I hope that my new surroundings feel less new and more familiar in the coming year. I hope that maybe some of the folks writing to me, decide to speak up a bit — to reject lies, to live honestly. I hope to write more, read more, and continue to inhabit the more me version of my new life.
Despite the chaos of my year, I got a lot done that I am proud of. I’m choosing to look at what I’ve gained, versus what I’ve lost. I’m committed to building on these gains in 2023. Here’s my year in numbers:
Quit one job
Read 15 books
Walked 14,000 steps a day/6 miles — or 5.1M steps in the year/2,190 miles
Wrote and published one book, Levi’s Unbuttoned
Wrote editorials for The Free Press, Spectator World, Brownstone Institute and The New York Sun
Started this obligatory Substack
Filmed the better part of a documentary on the impact of prolonged school closures on a generation of children
Started a second career
What about you? What did you do this year that you’re proud of? What do you hope to build upon in 2023? I want to know!

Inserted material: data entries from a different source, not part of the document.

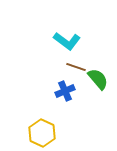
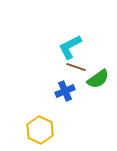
cyan L-shape: moved 3 px right, 6 px down; rotated 116 degrees clockwise
green semicircle: rotated 95 degrees clockwise
yellow hexagon: moved 2 px left, 3 px up
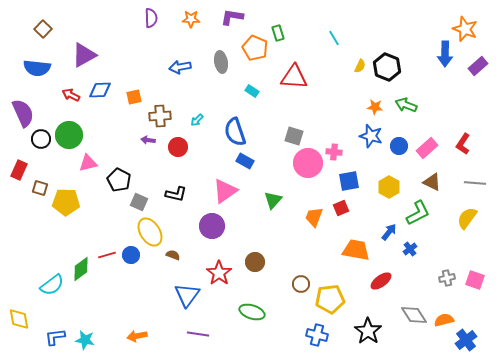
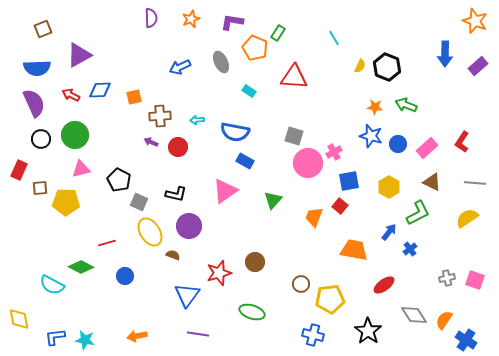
purple L-shape at (232, 17): moved 5 px down
orange star at (191, 19): rotated 24 degrees counterclockwise
brown square at (43, 29): rotated 24 degrees clockwise
orange star at (465, 29): moved 10 px right, 8 px up
green rectangle at (278, 33): rotated 49 degrees clockwise
purple triangle at (84, 55): moved 5 px left
gray ellipse at (221, 62): rotated 15 degrees counterclockwise
blue arrow at (180, 67): rotated 15 degrees counterclockwise
blue semicircle at (37, 68): rotated 8 degrees counterclockwise
cyan rectangle at (252, 91): moved 3 px left
purple semicircle at (23, 113): moved 11 px right, 10 px up
cyan arrow at (197, 120): rotated 40 degrees clockwise
blue semicircle at (235, 132): rotated 60 degrees counterclockwise
green circle at (69, 135): moved 6 px right
purple arrow at (148, 140): moved 3 px right, 2 px down; rotated 16 degrees clockwise
red L-shape at (463, 144): moved 1 px left, 2 px up
blue circle at (399, 146): moved 1 px left, 2 px up
pink cross at (334, 152): rotated 35 degrees counterclockwise
pink triangle at (88, 163): moved 7 px left, 6 px down
brown square at (40, 188): rotated 21 degrees counterclockwise
red square at (341, 208): moved 1 px left, 2 px up; rotated 28 degrees counterclockwise
yellow semicircle at (467, 218): rotated 20 degrees clockwise
purple circle at (212, 226): moved 23 px left
orange trapezoid at (356, 250): moved 2 px left
red line at (107, 255): moved 12 px up
blue circle at (131, 255): moved 6 px left, 21 px down
green diamond at (81, 269): moved 2 px up; rotated 65 degrees clockwise
red star at (219, 273): rotated 20 degrees clockwise
red ellipse at (381, 281): moved 3 px right, 4 px down
cyan semicircle at (52, 285): rotated 65 degrees clockwise
orange semicircle at (444, 320): rotated 42 degrees counterclockwise
blue cross at (317, 335): moved 4 px left
blue cross at (466, 340): rotated 20 degrees counterclockwise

Here’s to the challengers, the question-askers, the dissenters, those brave enough to use their voices — no matter the consequences. We need you. Keep going!
And scene…
You are an inspiration Jennifer Sey! Like you, my husband and I publicly fought the woke illiberal orthodoxy being shoved down children’s throats at our fancy SF private school. We were vilified, shunned and ended up moving our family of 6 to OC. So many silver linings in a difficult year (my husband and I are better than ever) and together we are fighting for kids, truth and freedom. Keep up the great work and can’t wait to see what is to come from you in 2023!
"I’ve not much interest in anyone who accepted lockdowns and school closures, vaccine mandates and the shunning of the unvaccinated. Or didn’t accept it, but stayed quiet in the face of it. These conformists agreed to too much harm to others while cocooned in the safety of their privileged existences. They chose the safety of the group over challenging lies and the curtailment of basic civil rights." That was a bittersweet passage. It has been difficult for me to fully move beyond the cowards in my life in 2022. Hope to be free of them, or hear an apology from them in 2023.